While robotics engineering used to focus much more attention on creating the rigid, hard-bodied prototypes we all conjure when asked to picture a robot, there has been a real push in the last decade or so to focus more on soft, malleable structures that can adapt to any non-uniform environment.

As is often the case, much of this inspiration has come from watching how animals solve seemingly impossible challenges in the natural world. For example, copying the way that flexible limbs envelope objects to manipulate them has helped engineers design robots that are able to pick up – and interact with – oddly shaped utensils.

Dónal Holland is one of the lead developers of the toolkit and is especially interested in its potential as an educational resource.
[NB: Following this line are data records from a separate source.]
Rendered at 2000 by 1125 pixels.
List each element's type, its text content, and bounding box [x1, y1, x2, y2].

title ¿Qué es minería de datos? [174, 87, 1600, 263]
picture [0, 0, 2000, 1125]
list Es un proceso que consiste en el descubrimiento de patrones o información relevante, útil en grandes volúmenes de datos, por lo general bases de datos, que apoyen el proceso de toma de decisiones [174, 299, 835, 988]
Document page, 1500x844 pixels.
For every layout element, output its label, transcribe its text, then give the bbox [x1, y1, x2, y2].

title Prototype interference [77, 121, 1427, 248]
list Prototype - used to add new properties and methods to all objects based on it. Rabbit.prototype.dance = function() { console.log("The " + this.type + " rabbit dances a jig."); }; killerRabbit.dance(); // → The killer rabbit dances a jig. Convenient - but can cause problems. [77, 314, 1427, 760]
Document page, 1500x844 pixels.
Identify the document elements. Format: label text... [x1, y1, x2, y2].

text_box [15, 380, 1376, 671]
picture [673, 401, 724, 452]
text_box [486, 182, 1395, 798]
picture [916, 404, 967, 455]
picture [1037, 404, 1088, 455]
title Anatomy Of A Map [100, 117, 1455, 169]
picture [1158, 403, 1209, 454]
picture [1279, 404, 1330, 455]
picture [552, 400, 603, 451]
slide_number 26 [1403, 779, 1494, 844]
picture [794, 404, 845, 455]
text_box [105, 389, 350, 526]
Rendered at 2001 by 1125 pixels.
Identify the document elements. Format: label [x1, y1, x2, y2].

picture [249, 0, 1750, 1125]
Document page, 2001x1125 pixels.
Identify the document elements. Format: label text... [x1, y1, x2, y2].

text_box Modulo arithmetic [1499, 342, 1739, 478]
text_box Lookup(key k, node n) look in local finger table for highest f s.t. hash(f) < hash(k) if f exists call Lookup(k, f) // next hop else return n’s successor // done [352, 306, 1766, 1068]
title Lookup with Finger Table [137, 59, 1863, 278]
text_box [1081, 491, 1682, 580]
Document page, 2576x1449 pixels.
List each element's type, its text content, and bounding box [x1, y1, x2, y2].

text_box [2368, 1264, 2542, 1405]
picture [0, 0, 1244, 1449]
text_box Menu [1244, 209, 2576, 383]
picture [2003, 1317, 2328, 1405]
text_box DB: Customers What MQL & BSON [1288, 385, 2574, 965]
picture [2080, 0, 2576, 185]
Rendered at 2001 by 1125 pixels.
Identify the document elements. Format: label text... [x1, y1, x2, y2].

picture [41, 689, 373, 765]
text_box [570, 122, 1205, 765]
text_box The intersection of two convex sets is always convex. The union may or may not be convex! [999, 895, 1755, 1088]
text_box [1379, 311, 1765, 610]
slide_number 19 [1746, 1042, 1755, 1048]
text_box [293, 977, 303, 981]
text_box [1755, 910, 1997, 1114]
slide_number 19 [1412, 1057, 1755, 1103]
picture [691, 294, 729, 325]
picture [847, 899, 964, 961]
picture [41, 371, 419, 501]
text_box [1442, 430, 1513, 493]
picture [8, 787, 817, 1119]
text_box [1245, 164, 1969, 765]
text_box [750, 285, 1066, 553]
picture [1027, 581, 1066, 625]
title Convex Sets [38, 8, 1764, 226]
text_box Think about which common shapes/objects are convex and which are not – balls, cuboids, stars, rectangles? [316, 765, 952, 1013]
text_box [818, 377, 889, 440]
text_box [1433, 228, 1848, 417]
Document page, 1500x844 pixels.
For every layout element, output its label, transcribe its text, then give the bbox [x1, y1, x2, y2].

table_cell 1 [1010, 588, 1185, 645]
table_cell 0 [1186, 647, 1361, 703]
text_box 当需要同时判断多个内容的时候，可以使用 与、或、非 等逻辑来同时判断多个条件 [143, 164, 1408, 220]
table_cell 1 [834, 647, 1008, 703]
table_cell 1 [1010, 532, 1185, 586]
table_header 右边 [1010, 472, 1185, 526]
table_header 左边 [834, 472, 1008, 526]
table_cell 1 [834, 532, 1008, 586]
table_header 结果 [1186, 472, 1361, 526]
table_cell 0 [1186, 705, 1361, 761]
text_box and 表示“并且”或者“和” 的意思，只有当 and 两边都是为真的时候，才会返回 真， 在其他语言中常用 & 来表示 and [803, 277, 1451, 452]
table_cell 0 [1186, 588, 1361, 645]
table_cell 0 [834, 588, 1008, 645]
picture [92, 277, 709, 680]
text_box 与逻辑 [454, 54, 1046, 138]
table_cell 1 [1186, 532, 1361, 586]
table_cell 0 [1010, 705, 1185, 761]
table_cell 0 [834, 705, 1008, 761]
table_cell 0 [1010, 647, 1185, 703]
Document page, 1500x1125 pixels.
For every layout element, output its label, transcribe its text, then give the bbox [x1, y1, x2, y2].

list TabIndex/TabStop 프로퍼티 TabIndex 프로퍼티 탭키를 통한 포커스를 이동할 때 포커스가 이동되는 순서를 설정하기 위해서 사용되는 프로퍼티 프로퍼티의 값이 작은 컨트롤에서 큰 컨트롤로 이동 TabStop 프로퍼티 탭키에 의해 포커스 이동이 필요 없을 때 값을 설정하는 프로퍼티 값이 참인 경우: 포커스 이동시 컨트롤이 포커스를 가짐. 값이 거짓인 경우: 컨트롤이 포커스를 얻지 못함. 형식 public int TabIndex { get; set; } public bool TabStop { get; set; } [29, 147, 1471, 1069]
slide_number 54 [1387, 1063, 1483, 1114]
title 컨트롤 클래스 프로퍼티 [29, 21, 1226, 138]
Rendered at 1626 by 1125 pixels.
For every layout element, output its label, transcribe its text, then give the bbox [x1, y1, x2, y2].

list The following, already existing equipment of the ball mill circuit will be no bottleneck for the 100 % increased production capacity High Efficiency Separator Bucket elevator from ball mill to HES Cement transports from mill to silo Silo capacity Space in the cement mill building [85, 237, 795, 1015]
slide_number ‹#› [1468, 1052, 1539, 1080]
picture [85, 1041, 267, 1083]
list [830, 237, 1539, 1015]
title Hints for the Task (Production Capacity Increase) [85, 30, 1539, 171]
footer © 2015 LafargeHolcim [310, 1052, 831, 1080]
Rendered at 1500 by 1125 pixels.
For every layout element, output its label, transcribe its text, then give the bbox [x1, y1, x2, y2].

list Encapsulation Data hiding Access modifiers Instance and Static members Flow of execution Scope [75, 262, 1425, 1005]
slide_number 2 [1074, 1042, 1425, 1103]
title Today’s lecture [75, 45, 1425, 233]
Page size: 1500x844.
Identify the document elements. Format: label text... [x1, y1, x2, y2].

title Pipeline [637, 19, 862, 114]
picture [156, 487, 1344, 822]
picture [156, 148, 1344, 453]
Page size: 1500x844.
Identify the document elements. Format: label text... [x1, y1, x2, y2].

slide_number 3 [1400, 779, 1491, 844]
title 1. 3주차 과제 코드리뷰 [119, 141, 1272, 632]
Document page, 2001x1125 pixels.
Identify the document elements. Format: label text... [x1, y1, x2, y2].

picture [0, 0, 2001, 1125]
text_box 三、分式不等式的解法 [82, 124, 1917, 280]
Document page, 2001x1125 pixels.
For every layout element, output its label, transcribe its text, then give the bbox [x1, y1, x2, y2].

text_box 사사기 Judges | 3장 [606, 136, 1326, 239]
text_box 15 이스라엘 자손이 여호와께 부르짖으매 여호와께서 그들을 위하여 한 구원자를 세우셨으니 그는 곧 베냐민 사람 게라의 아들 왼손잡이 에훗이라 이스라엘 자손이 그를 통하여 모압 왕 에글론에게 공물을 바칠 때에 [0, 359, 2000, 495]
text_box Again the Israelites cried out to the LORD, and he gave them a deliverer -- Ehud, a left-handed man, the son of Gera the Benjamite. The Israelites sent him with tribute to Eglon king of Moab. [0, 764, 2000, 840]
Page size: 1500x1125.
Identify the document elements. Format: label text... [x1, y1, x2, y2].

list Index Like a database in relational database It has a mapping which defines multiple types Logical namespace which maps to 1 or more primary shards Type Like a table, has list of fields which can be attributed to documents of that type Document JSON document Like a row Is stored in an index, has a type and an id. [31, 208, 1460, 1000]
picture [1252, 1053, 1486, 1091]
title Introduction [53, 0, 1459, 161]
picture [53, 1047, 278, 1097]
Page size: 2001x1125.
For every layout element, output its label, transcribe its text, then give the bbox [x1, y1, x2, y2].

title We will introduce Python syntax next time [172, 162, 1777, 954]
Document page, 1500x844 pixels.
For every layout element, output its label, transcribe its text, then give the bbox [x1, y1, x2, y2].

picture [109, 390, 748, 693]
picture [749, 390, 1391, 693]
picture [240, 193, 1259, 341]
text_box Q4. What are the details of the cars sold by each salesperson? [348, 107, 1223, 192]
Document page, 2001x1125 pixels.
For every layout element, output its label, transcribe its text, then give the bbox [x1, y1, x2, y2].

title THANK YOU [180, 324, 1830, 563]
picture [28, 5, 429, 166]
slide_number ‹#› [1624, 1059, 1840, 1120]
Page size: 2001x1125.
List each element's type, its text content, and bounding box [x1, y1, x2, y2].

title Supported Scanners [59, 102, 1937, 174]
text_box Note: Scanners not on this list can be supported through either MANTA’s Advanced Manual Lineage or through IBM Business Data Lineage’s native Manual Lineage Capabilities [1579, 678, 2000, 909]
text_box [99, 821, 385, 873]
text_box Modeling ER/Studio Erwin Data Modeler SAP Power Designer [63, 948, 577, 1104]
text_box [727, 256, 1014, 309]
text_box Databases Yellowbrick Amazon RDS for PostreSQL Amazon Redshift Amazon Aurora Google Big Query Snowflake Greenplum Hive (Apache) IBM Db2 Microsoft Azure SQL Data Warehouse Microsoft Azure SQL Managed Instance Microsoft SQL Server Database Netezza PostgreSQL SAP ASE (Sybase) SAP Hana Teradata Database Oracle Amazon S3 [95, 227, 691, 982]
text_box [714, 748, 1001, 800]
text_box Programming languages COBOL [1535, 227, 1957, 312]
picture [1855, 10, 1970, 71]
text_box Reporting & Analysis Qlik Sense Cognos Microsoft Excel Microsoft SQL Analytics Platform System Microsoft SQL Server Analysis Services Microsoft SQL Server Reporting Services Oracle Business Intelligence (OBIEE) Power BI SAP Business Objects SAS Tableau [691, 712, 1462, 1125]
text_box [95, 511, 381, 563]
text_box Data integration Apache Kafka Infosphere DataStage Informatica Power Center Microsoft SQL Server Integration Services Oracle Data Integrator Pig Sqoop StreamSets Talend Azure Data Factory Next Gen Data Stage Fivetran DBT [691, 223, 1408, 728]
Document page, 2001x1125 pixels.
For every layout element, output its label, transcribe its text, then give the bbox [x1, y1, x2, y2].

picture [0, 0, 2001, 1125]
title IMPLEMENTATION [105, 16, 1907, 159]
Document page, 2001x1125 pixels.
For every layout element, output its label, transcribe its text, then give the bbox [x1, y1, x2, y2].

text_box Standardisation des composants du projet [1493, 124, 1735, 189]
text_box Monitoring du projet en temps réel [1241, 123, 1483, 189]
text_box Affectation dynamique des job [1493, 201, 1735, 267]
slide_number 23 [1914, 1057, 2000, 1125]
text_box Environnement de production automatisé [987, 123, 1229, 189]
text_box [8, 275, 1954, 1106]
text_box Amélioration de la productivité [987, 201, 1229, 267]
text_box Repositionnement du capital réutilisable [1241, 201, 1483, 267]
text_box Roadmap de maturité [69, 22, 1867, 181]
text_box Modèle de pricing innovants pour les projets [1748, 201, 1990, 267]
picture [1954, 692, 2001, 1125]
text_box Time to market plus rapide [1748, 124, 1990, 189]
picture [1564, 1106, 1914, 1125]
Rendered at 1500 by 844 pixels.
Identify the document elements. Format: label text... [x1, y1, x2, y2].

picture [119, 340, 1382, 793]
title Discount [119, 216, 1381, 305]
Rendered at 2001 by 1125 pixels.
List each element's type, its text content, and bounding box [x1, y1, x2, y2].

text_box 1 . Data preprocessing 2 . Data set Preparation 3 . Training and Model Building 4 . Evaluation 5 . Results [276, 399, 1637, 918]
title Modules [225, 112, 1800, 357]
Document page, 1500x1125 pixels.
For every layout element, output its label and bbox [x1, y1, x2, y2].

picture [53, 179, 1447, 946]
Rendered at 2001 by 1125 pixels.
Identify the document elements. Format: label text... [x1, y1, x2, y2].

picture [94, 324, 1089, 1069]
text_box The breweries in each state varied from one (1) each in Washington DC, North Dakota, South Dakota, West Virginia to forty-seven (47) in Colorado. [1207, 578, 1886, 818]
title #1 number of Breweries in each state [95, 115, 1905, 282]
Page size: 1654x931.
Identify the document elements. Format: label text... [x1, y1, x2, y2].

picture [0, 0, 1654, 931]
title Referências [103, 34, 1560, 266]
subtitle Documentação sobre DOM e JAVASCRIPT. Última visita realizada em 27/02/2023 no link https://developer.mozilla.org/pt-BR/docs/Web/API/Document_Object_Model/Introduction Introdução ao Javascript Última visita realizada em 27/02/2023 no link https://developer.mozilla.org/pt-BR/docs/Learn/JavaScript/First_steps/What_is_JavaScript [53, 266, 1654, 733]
Donal contributed to the toolkit’s early development as a graduate student at Trinity College Dublin while undertaking a PhD in engineering design education and as a visiting fellow in the Harvard Biodesign Lab.

The toolkit development was published in Soft Robotics, a recently launched journal, dedicated to this field which has attracted so much attention. The article can be viewed here.

“The collaboration with Harvard has proven to be enormously successful,” said Dr Gareth J Bennett, Associate Professor of Mechanical and Manufacturing Engineering in the School of Engineering at Trinity.

“In the 17 months since it was launched, the site has had over 500,000 page views by more than 76,000 people in 150 countries. In addition, the toolkit has now been identified as having made one of the most significant contributions to the development of the nascent and disruptive Soft Robotics research field as recently reported on in Nature,”- see here.

The Soft Robotics Toolkit continues to thrive. The latest exciting development encourages students to avail of the resources provided by the toolkit to design and build their own soft robots. The ultimate goal of the competition is to encourage others to find innovative applications for soft robotics technology and to continue expanding interest in this relatively new field.

“Last year, we were really impressed with the variety and quality of entries,” Holland said. “The participants came up with fantastic ideas that we never would have thought of, and we hope that this year we will receive even more submissions.”

The inaugural contest, which drew 87 initial entries from around the world, has been expanded to include separate categories for academic researchers, college students, and high school students. Winning projects will also be featured on the Soft Robotics Toolkit website.